[Stored data]
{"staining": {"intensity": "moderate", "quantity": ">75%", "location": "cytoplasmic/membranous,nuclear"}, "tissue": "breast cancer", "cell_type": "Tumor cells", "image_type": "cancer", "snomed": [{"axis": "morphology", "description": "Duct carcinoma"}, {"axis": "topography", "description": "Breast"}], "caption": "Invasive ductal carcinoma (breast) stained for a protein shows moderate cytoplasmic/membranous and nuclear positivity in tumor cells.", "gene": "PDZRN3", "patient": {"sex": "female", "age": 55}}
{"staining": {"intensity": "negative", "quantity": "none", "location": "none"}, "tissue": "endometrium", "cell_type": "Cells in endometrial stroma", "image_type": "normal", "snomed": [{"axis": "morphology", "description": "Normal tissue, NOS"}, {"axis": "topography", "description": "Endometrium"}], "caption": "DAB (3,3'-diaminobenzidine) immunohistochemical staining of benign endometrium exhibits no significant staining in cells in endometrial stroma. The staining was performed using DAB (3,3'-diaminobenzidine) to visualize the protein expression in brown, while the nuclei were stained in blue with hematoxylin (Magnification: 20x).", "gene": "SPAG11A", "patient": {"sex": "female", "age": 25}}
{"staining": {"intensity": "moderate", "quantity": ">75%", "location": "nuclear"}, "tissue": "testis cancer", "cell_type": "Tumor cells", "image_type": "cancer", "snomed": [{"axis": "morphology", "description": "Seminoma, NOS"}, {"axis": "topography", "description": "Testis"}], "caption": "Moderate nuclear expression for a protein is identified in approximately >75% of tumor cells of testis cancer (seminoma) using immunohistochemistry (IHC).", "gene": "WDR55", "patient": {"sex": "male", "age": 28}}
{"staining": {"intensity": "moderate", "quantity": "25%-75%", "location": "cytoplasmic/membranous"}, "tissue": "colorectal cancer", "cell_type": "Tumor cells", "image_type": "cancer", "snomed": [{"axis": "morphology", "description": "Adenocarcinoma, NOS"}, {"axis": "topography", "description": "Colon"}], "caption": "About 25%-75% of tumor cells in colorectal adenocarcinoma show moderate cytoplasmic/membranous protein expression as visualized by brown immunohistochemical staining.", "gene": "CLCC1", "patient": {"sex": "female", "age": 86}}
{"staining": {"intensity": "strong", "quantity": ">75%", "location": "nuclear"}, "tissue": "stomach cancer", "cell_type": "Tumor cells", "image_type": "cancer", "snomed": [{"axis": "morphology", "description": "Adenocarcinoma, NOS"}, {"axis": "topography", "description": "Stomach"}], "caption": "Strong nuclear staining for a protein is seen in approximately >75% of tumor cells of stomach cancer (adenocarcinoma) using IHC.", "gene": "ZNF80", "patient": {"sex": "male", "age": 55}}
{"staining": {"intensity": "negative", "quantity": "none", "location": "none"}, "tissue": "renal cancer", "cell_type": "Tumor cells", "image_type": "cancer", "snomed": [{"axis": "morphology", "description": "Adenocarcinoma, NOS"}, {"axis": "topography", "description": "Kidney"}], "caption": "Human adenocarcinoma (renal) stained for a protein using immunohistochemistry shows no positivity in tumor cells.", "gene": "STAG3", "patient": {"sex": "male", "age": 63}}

**EXERCISE DESCRIPTION**
In the lines above, find each one with "immunohistochemistry" and list it.

**RESPONSE**
{"staining": {"intensity": "moderate", "quantity": ">75%", "location": "nuclear"}, "tissue": "testis cancer", "cell_type": "Tumor cells", "image_type": "cancer", "snomed": [{"axis": "morphology", "description": "Seminoma, NOS"}, {"axis": "topography", "description": "Testis"}], "caption": "Moderate nuclear expression for a protein is identified in approximately >75% of tumor cells of testis cancer (seminoma) using immunohistochemistry (IHC).", "gene": "WDR55", "patient": {"sex": "male", "age": 28}}
{"staining": {"intensity": "negative", "quantity": "none", "location": "none"}, "tissue": "renal cancer", "cell_type": "Tumor cells", "image_type": "cancer", "snomed": [{"axis": "morphology", "description": "Adenocarcinoma, NOS"}, {"axis": "topography", "description": "Kidney"}], "caption": "Human adenocarcinoma (renal) stained for a protein using immunohistochemistry shows no positivity in tumor cells.", "gene": "STAG3", "patient": {"sex": "male", "age": 63}}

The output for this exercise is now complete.